Copy each record exactly and skip its pictures.

═════ Dataset

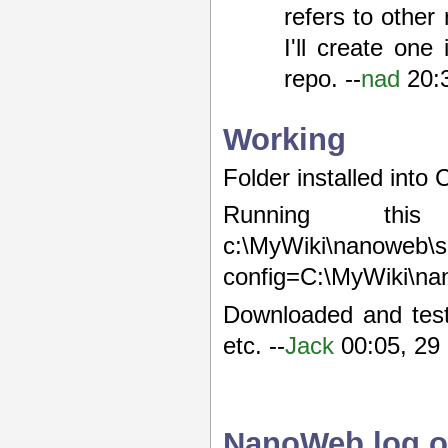
refers to other
I'll create on
repo. --
nad
20:
Working
Folder installed into
Running this 
c:\MyWiki\n
config=C:\MyWiki\n
Downloaded and test
etc. --
Jack
00:05, 29
NanoWeb log o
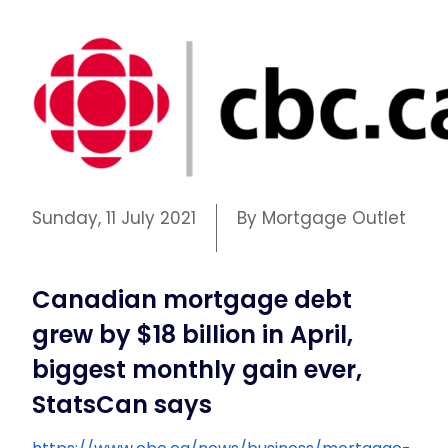
Sunday, 11 July 2021
By Mortgage Outlet
Canadian mortgage debt
grew by $18 billion in April,
biggest monthly gain ever,
StatsCan says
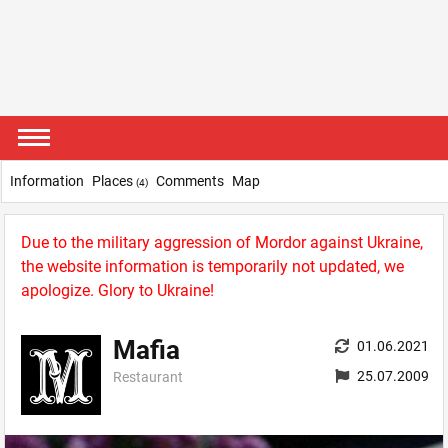
Information
Places
Comments
Map
(4)
Due to the military aggression of Mordor against Ukraine,
the website information is temporarily not updated, we
apologize. Glory to Ukraine!
Mafia
01.06.2021
25.07.2009
Restaurant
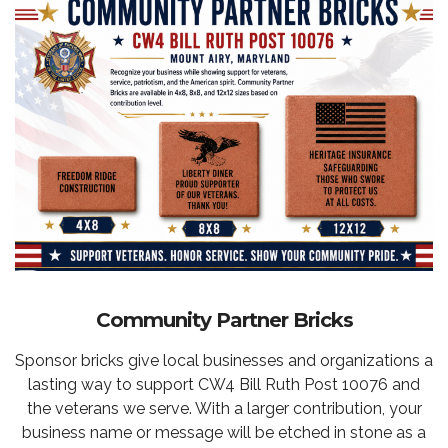
Community Partner Bricks
Sponsor bricks give local businesses and organizations a
lasting way to support CW4 Bill Ruth Post 10076 and
the veterans we serve. With a larger contribution, your
business name or message will be etched in stone as a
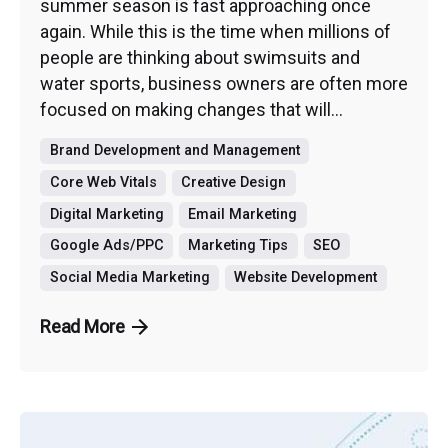
summer season is fast approaching once
again. While this is the time when millions of
people are thinking about swimsuits and
water sports, business owners are often more
focused on making changes that will...
Brand Development and Management
Core Web Vitals
Creative Design
Digital Marketing
Email Marketing
Google Ads/PPC
Marketing Tips
SEO
Social Media Marketing
Website Development
Read More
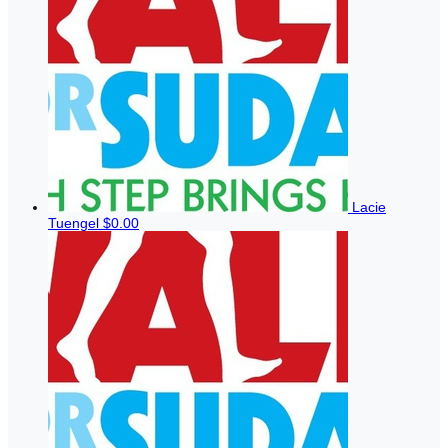
Lacie
Tuengel
$0.00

══════════

Task response »
refers to other
I'll create on
repo. --
nad
20:
Working
Folder installed into
Running this 
c:\MyWiki\n
config=C:\MyWiki\n
Downloaded and test
etc. --
Jack
00:05, 29
NanoWeb log o
Sunday, 11 July 2021
By Mortgage Outlet
Canadian mortgage debt
grew by $18 billion in April,
biggest monthly gain ever,
StatsCan says
Information
Places
Comments
Map
(4)
Due to the military aggression of Mordor against Ukraine,
the website information is temporarily not updated, we
apologize. Glory to Ukraine!
Mafia
01.06.2021
25.07.2009
Restaurant
Community Partner Bricks
Sponsor bricks give local businesses and organizations a
lasting way to support CW4 Bill Ruth Post 10076 and
the veterans we serve. With a larger contribution, your
business name or message will be etched in stone as a
summer season is fast approaching once
again. While this is the time when millions of
people are thinking about swimsuits and
water sports, business owners are often more
focused on making changes that will...
Brand Development and Management
Core Web Vitals
Creative Design
Digital Marketing
Email Marketing
Google Ads/PPC
Marketing Tips
SEO
Social Media Marketing
Website Development
Read More
Lacie
Tuengel
$0.00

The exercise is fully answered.